Fala-se de "afeganizar" a guerra, o que poderia ser uma solução, mas ainda falta encontrar um governo afegão que seja sólido, sério e não corrupto. Com o governo de Hamid Karzai, esse não é o caso. Mas dado o que aconteceu com o segundo turno das eleições presidenciais, que foi anulada, não se pode apostar em uma racionalização do governo afegão.

Que estratégia o governo Obama poderia adotar nessas condições?

Temo que só haja más soluções, e é preciso escolher a que seja menos pior. Talvez, seja preciso manter a presença no Afeganistão ao mesmo tempo em que se capacita o exército afegão e, com certeza, exercer pressões mais sólidas sobre o presidente Karzai para que se reforme. Claro, cada vez que se faz uma observação ao mandatário, se denuncia a ingerência estrangeira e se joga a carta da independência nacional, o que é engraçado, porque, se as forças estrangeiras deixassem o país, Karzai não resistiria no poder mais de 48 horas.

O conflito israelense-palestino se aproxima de outro abismo com o anúncio da renúncia do presidente da Autoridade Palestina, Mahmud Abbas, a partir do mês de janeiro. Um aliado interno vai embora empurrado pelos fracassos nas negociações com Israel.

Enquanto não houver uma autêntica pressão sobre Israel, o governo atual não negociará. Com muita habilidade, o primeiro-ministro israelense resistiu às demandas de congelamento da colonização. Mahmud Abbas tirou então as consequências do fracasso de sua estratégia: quis negociar com os israelenses mediante o apoio dos norte-americanos, mas não fez nenhum progresso concreto.
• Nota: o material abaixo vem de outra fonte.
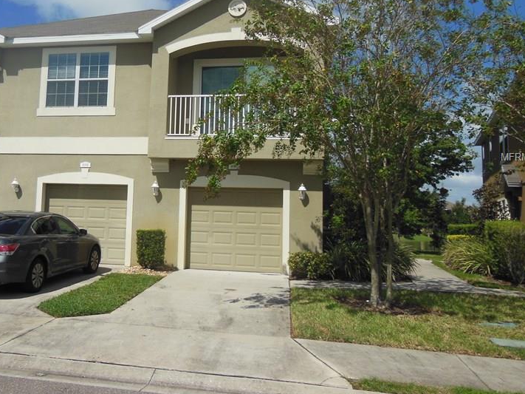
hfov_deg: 50.3
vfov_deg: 39.5
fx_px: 546
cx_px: 168
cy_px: 157
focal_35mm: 36
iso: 125
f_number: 7
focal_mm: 4.5
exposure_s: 1/500
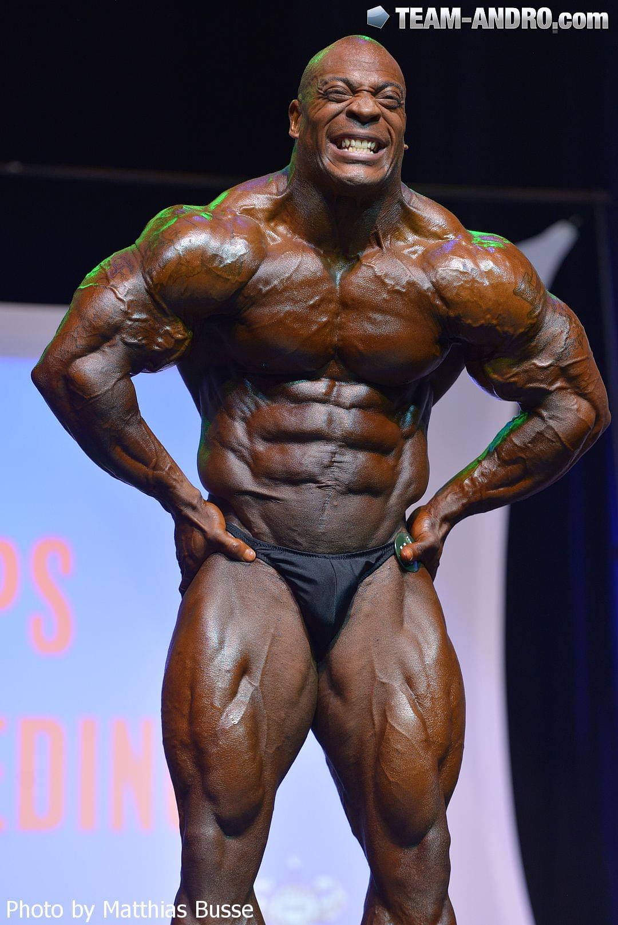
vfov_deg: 15.2
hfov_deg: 10.2
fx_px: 3472
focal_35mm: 135
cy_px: 462
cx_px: 309
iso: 800
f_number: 3.2
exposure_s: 1/100
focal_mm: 135
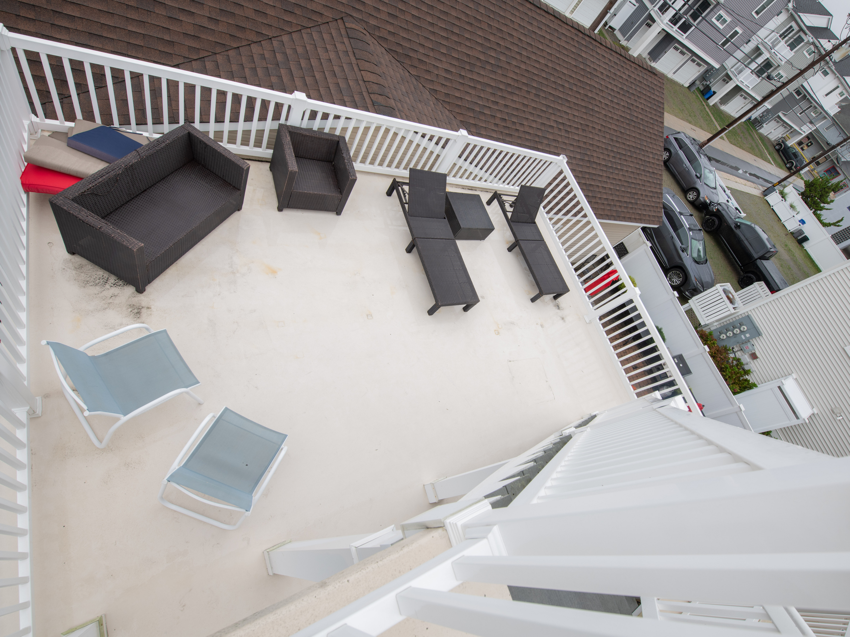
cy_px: 317
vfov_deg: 78.7
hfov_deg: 94.8
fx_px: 389
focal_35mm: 16
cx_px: 467
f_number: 9
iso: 64
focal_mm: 14
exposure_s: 1/60
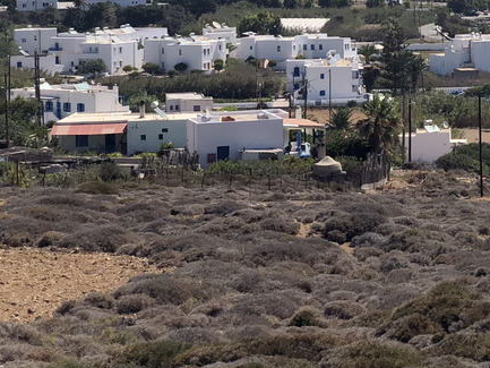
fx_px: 2039
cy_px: -97
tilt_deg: +1.1
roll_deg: +2.1
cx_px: 618
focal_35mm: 144
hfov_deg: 13.3
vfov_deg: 10.1
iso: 16
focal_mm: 6
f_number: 2.4
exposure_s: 1/1919
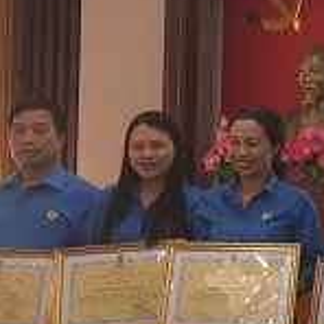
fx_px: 1101
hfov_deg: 14.0
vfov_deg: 16.7
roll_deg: -3.1
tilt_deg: +1.5
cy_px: 142
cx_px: 655
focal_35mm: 104
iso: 32
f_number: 2.2
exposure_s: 1/33
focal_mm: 4.15
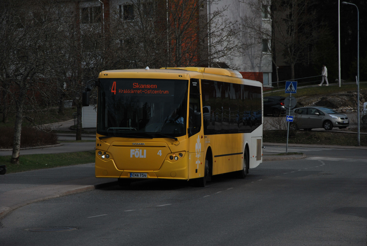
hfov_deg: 13.0
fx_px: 1608
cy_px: 123
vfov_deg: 8.7
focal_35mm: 158
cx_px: 184
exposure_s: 1/1250
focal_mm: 105
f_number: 9
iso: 200
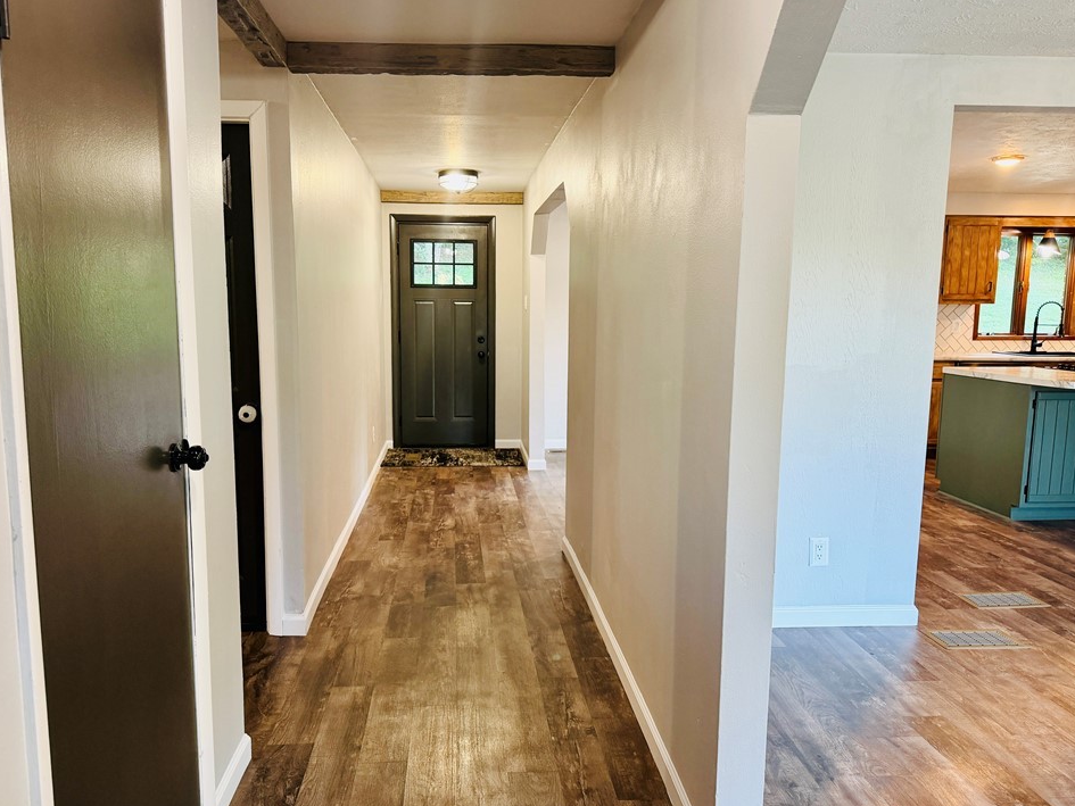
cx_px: 504
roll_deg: +0.2
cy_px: 417
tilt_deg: -7.7
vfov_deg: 53.1
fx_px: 808
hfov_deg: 67.2
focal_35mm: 26
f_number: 1.78
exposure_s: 1/60
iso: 200
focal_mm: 6.76
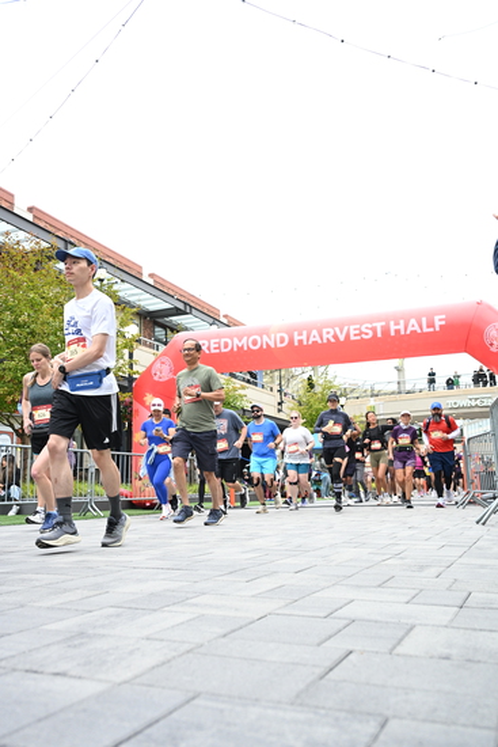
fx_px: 643
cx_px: 249
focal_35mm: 31
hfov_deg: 42.3
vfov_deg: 60.3
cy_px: 374
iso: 2000
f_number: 4
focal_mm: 31
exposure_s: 1/640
A retirada israelense da Faixa de Gaza ocorreu de forma unilateral. Acredito que se os norte-americanos não retiverem Mahmud Abbas, ele vai se retirar. A pressão exterior em torno de Israel não foi suficiente para que o governo israelense, que é o executivo mais à direita da história de Israel, negocie com seriedade.

Os israelenses dizem há anos que não podiam negociar com Arafat, porque ele era um terrorista, mas também não negociaram com Abbas, que não se apresentou como um terrorista. Foi um pretexto. Os israelenses têm o sentimento ilusório de que o tempo joga a seu favor, e que a política do fato consumado será frutífera.

Por que ilusório?

Israel não está deslocalizado, Israel vive no Oriente Médio, rodeado de países árabes onde a causa palestina torna-se cada dia mais um elemento de coesão do mundo árabe.